Despite its small size Korea experiences a wide range of weather conditions through four distinct seasons—a fact that is boasted on post cards and just about every write-up about Korea. (I once tried to explain to students that many places around the world have four seasons but they looked at me like I was crazy so I let it be.)

The Korean peninsula’s climate is comparable to that of the northeast United States between the same latitudes. Because of the maritime Pacific High, summers are usually hot and humid. At the other extreme, winters in Korea are very cold, influenced by the massive arctic Siberian High sitting north of Mongolia. In between, Korea ‘s spring and autumn are sunny and generally dry. Although a handful of typhoons occur in the western Pacific from June to September, only two or three usually approach the Korean peninsula.

Korea gets plenty of sunshine—a higher percentage than Japan but a little less than the comparative latitudes in the United States. The variation of annual mean temperature ranges from 40 to 61°F (10 to 16°C), except in the mountains.

Korea’s average annual rainfall ranges between 31.5 to 59.1 in (800 and 1,500 mm), about twice that of mainland China and half the amount usually measured in Japan . The peninsula receives over half its total rainfall between June and August—considered the rainy season, and less than 10% of its total precipitation during the dry season, which lasts from October to March.

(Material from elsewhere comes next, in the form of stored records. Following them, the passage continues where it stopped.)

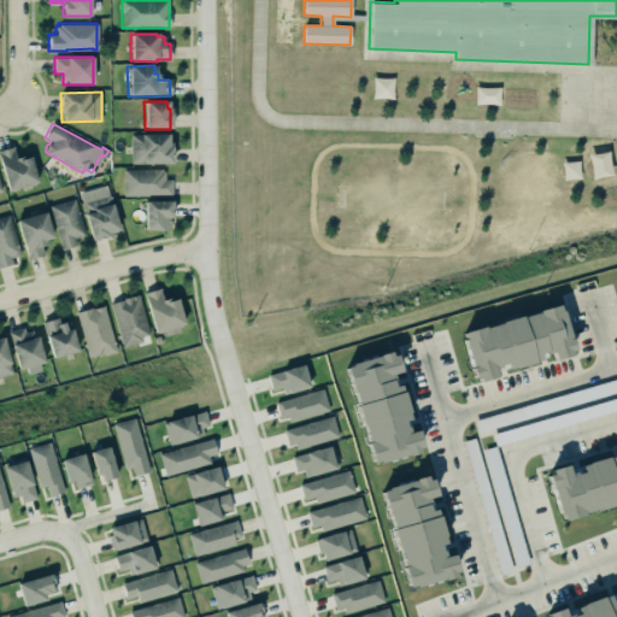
[(129,133),(168,134),(168,144),(172,144),(171,165),(129,164),(129,133)]
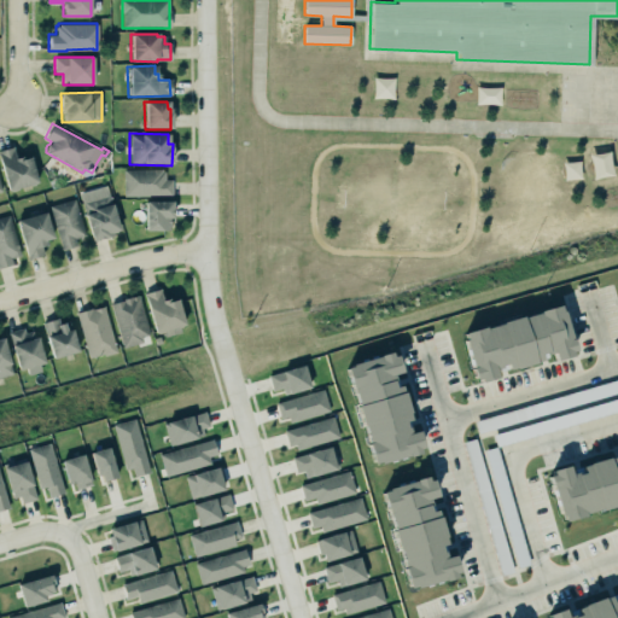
[(7,191),(0,169),(0,149),(11,146),(16,158),(19,157),(21,159),(29,157),(36,182),(30,185),(31,186),(23,188),(22,186),(17,187),(17,188),(10,191),(10,190),(7,191)]
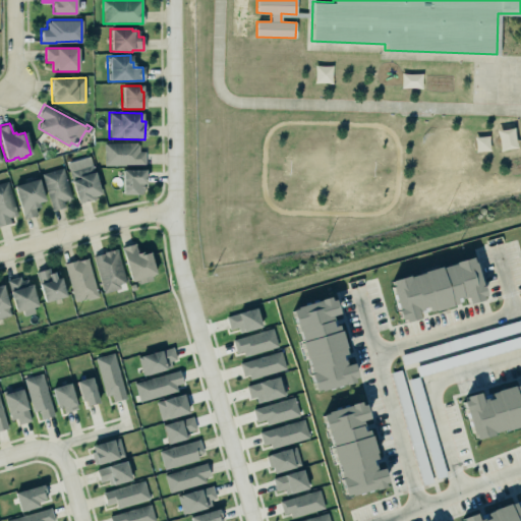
[(105,142),(105,165),(146,165),(146,151),(139,151),(138,142),(105,142)]
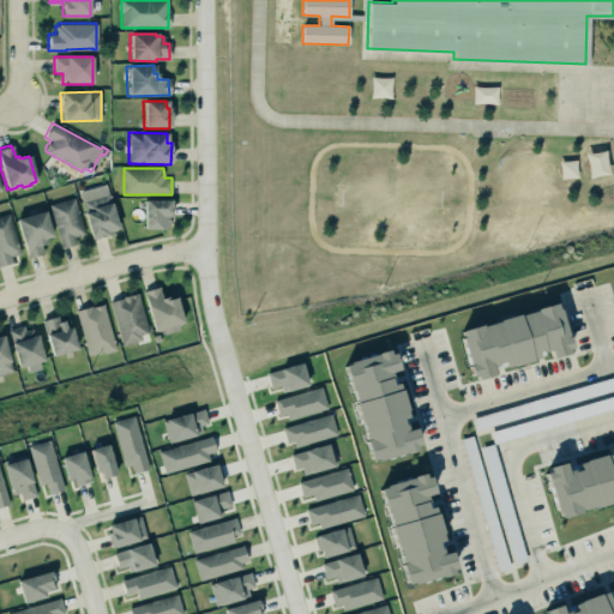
[(119,230),(106,184),(79,192),(91,239),(119,230)]
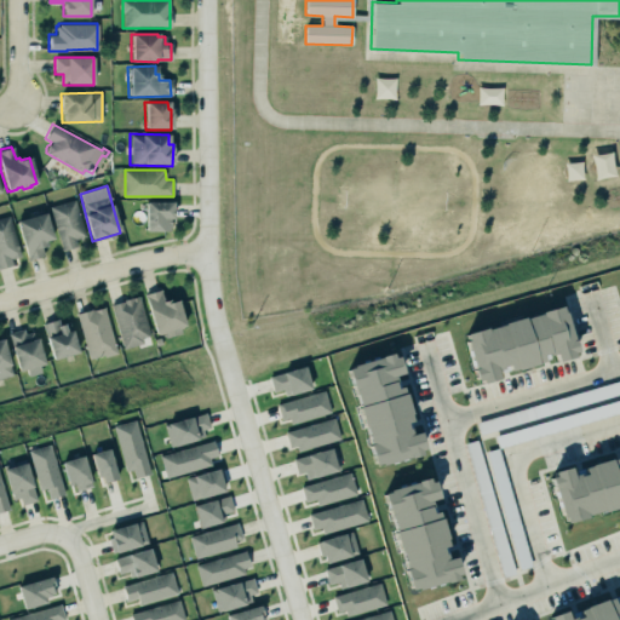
[(50,206),(62,251),(76,247),(75,239),(85,236),(75,200),(50,206)]
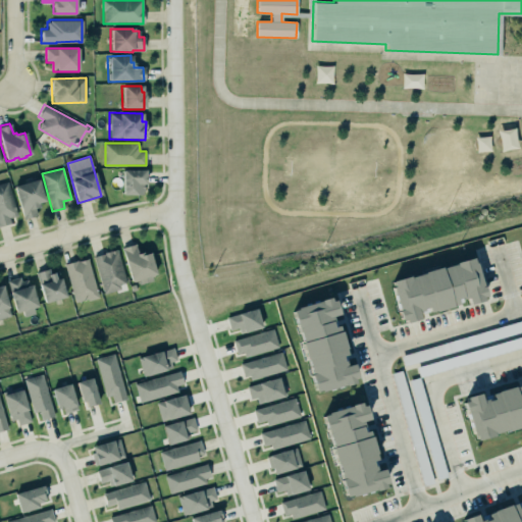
[(144,169),(122,170),(123,195),(145,194),(144,169)]
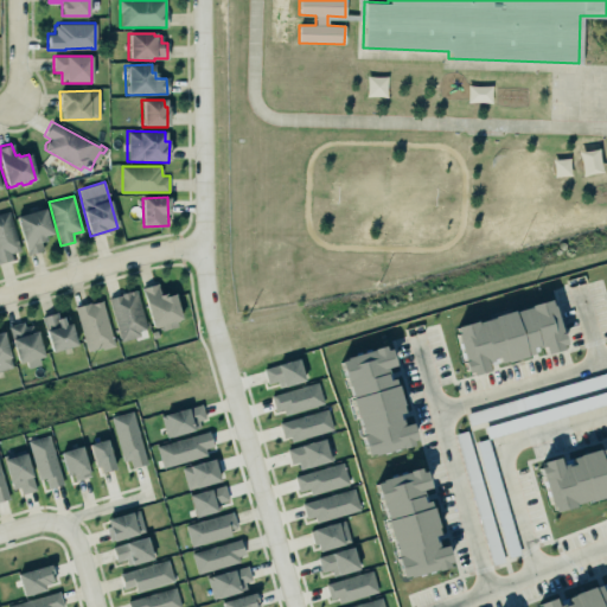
[(13,217),(21,243),(26,256),(43,251),(39,242),(45,241),(43,236),(51,234),(44,208),(13,217)]
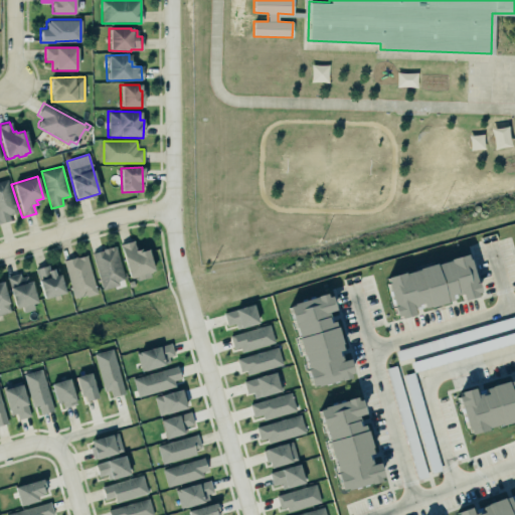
[(0,181),(0,222),(11,221),(10,214),(16,213),(10,180),(0,181)]
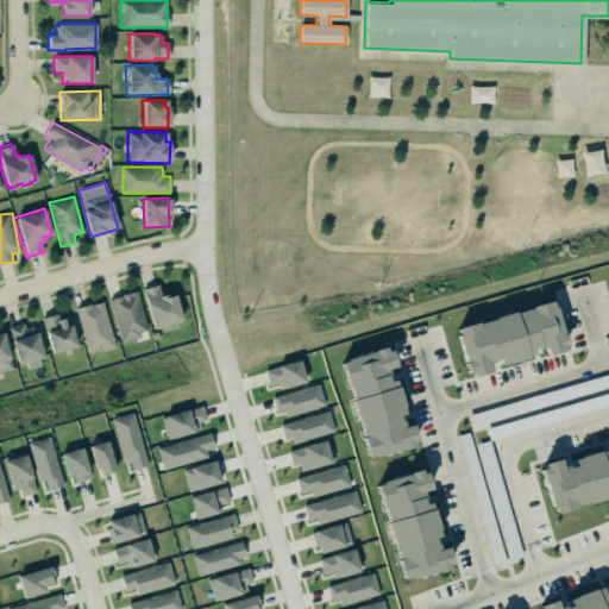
[(142,289),(158,284),(161,295),(167,294),(167,296),(175,294),(182,319),(177,322),(179,327),(162,332),(161,327),(156,328),(152,327),(142,289)]
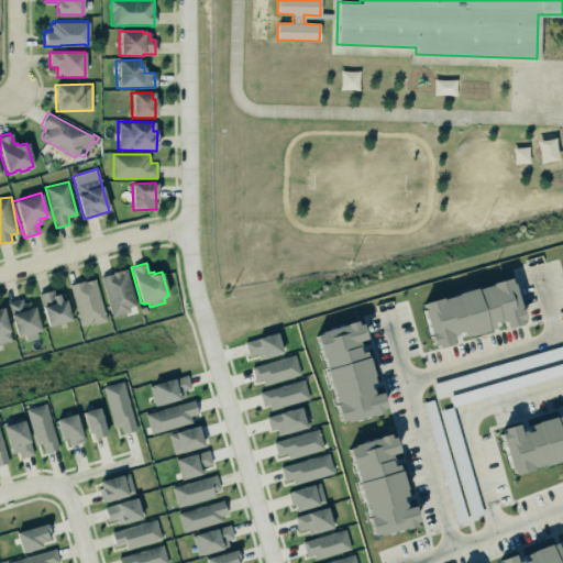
[(138,308),(125,268),(100,276),(112,316),(138,308)]
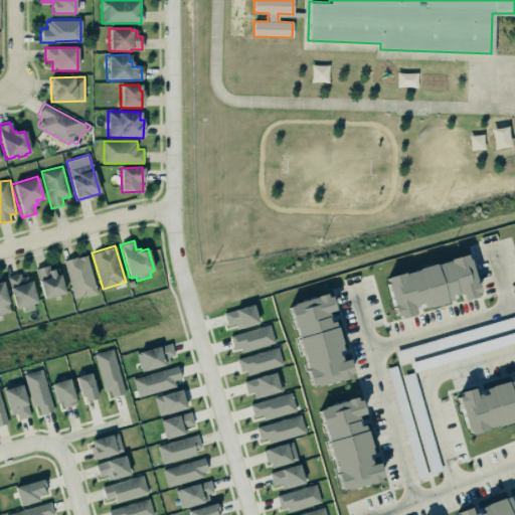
[(398,314),(410,310),(408,304),(414,302),(416,307),(448,297),(449,298),(456,296),(454,292),(459,291),(461,297),(476,293),(475,289),(478,288),(475,277),(474,277),(467,254),(466,254),(464,249),(447,254),(448,256),(434,261),(434,260),(415,265),(416,267),(402,271),(401,269),(385,274),(387,280),(385,280),(392,302),(391,303),(393,311),(397,310),(398,314)]
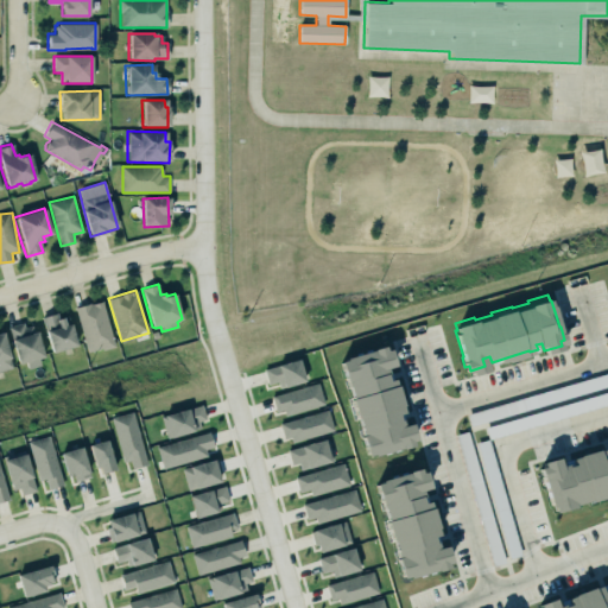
[(75,308),(87,353),(114,346),(102,301),(75,308)]
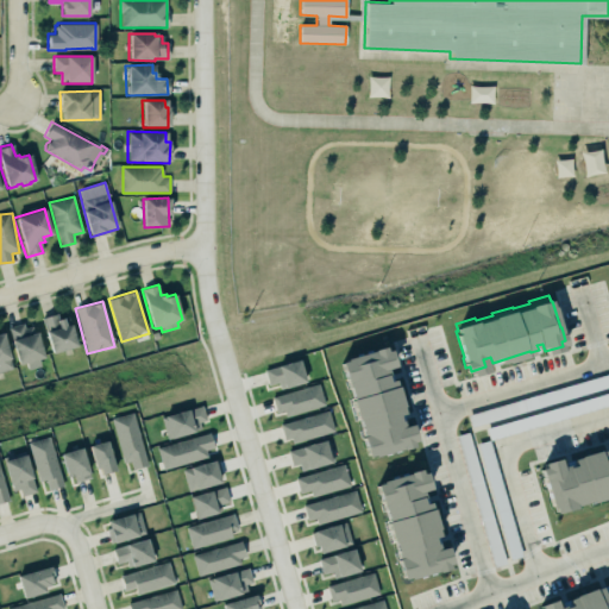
[(51,353),(76,346),(69,316),(54,320),(52,314),(42,318),(51,353)]
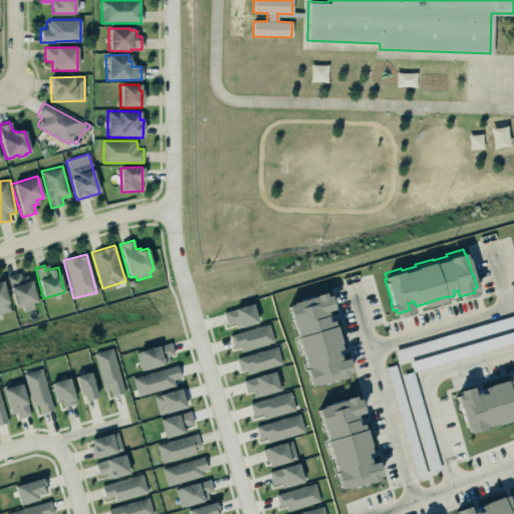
[(4,274),(14,305),(36,298),(30,278),(28,278),(26,273),(20,275),(19,269),(4,274)]
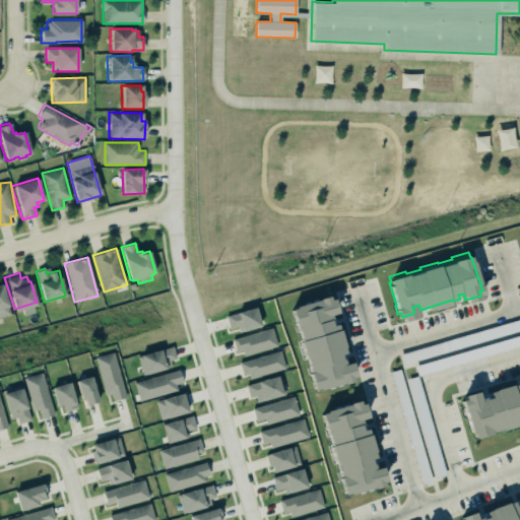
[(0,317),(11,315),(2,282),(0,282),(0,317)]
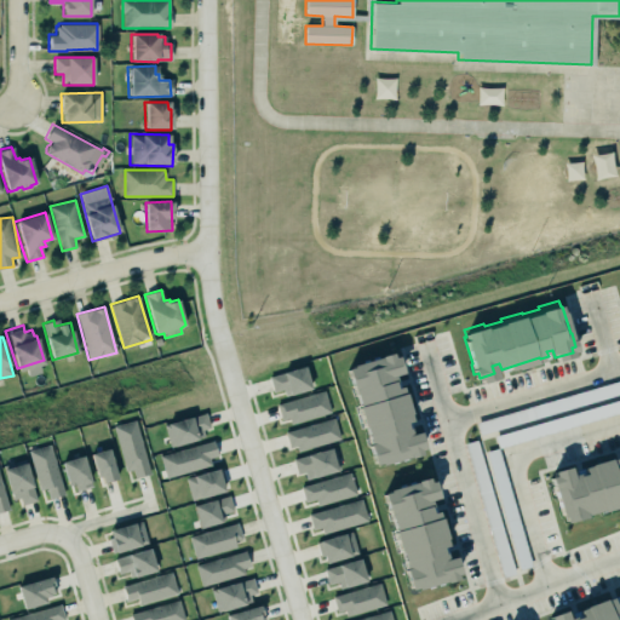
[(343,361),(390,348),(390,351),(395,350),(400,368),(391,371),(395,383),(400,380),(411,417),(403,419),(406,430),(415,428),(420,443),(415,445),(418,449),(372,463),(343,361)]
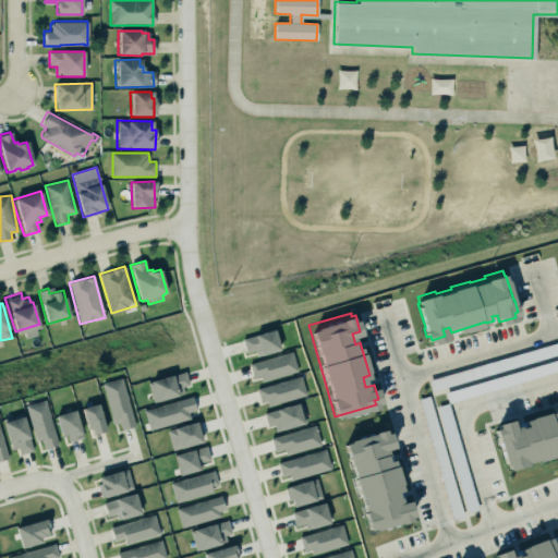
[(245,350),(254,348),(256,353),(279,347),(273,327),(253,332),(253,334),(241,337),(245,350)]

In my opinion, the worst weather (or rather pollution) phenomenon in Korea is yellow dust. Asian Dust (also yellow dust, yellow sand, yellow wind, or China dust storms) is a seasonal meteorological phenomenon which affects much of East Asia sporadically during the springtime months. The dust originates in the deserts of Mongolia and northern China and Kazakhstan where high-speed surface winds and intense dust storms kick up dense clouds of fine, dry soil particles. These clouds are then carried eastward by prevailing winds and pass over China, North and South Korea, and Japan, as well as parts of the Russian Far East. Sometimes, the airborne particulates are carried much further, in significant concentrations which affect air quality as far east as the United States.

In the last decade or so, it has become a serious problem due to the increase of industrial pollutants contained in the dust and intensified desertification in China causing longer and more frequent occurrences, as well as in the last few decades when the Aral Sea of Kazakhstan started drying up due to a failed Soviet agricultural scheme.

The Korea Times has reported it costing 3 million won, 6000 gallons of water, and 6 hours to simply clean one jumbo jet. Across Korea in the spring, especially on the yellow dust days, it’s a good idea to wear a face mask—available at every corner market in Korea.